100 Heroes: Edward Sagarin
The gay man whose writing helped shape the movement for queer equality.
Edward Sagarin was an American professor of sociology and criminology at the City University of New York, and a writer.
His book The Homosexual in America: A Subjective Approach, published in 1951, is considered one of the most influential works in the history of the gay rights movement. The book highlighted the difficulties faced by homosexuals men.
He’s been described as the father of the homophile movement for asserting that gay men and lesbians deserved civil rights as members of a large, unrecognised minority.
Biography
Sagarin was born in 1913 in Schenectady, New York.

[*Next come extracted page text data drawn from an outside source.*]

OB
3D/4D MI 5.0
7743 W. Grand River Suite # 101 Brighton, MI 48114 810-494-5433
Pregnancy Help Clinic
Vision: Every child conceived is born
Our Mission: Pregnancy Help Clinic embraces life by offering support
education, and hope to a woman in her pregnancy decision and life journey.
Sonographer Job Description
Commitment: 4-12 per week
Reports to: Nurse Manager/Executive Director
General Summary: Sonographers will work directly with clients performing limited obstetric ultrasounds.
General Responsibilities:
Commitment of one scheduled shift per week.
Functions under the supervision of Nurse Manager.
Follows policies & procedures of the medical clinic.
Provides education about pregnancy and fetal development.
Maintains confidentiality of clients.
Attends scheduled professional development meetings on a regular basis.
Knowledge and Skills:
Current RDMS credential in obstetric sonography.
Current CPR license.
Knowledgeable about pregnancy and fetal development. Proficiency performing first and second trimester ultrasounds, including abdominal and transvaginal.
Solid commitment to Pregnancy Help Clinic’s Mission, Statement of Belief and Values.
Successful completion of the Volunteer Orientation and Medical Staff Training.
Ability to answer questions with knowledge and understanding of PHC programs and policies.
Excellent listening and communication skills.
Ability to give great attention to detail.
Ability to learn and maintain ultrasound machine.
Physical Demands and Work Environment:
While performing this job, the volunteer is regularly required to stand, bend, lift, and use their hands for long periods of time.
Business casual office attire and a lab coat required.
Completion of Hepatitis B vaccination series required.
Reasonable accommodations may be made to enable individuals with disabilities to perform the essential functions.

Although he had developed a successful career in the perfume and cosmetics industry, Sagarin began a dual life as a writer.

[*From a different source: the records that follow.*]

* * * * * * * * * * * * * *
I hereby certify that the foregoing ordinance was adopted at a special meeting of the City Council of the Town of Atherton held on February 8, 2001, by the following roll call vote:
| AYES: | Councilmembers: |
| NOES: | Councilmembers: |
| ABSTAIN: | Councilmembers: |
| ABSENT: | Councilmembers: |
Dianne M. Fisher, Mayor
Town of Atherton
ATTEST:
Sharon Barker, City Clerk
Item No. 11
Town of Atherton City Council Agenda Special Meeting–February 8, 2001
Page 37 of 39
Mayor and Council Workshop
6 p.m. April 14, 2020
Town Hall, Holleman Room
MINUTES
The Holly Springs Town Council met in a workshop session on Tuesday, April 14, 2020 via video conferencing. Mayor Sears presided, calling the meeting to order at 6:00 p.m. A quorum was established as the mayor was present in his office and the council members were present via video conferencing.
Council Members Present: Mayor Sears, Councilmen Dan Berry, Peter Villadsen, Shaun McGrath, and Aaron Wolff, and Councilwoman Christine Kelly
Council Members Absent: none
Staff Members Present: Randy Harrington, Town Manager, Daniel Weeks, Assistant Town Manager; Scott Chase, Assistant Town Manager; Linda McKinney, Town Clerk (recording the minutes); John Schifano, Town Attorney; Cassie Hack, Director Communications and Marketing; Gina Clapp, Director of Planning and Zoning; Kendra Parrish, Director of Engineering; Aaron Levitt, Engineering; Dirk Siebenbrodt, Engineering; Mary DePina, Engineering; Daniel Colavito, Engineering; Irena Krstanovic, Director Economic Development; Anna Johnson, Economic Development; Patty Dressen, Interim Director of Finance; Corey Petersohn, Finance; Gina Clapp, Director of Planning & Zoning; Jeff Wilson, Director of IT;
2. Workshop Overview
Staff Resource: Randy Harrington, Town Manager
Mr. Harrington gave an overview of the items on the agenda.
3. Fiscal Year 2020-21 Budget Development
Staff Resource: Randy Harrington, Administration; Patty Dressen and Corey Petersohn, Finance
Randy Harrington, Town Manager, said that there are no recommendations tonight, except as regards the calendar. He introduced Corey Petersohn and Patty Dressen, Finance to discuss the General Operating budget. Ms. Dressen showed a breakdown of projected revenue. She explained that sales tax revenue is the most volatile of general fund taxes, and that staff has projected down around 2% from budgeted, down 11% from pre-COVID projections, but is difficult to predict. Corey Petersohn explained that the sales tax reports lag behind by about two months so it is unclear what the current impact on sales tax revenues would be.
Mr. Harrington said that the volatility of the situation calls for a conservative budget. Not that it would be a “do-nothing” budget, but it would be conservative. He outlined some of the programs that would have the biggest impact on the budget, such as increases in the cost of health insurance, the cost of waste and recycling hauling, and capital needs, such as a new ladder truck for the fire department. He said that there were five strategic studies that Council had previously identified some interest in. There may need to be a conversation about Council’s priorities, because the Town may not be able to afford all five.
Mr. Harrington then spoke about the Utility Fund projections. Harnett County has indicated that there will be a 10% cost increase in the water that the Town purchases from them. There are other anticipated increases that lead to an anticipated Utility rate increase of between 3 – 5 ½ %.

He adopted the pen name of Donald Webster Cory, and it was in that name that in 1951 he published The Homosexual in America: A Subjective Approach.
The book is seen as the first publication in the United States that discussed homosexual politics and sympathetically presented the plight of homosexuals. In the book, Sagarin described how homosexuals were discriminated against in almost all aspects of their lives and called for a repeal of anti-homosexuality laws.
Building on the positive response that his book received, Sagarin established a subscription book service called Cory Book Service, which chose a gay-themed literary work each month.
Throughout the 1960s, Sagarin was active in the Mattachine Society, and continued to study and write about sociology and sexuality.
Sagarin died of a heart attack in 1986.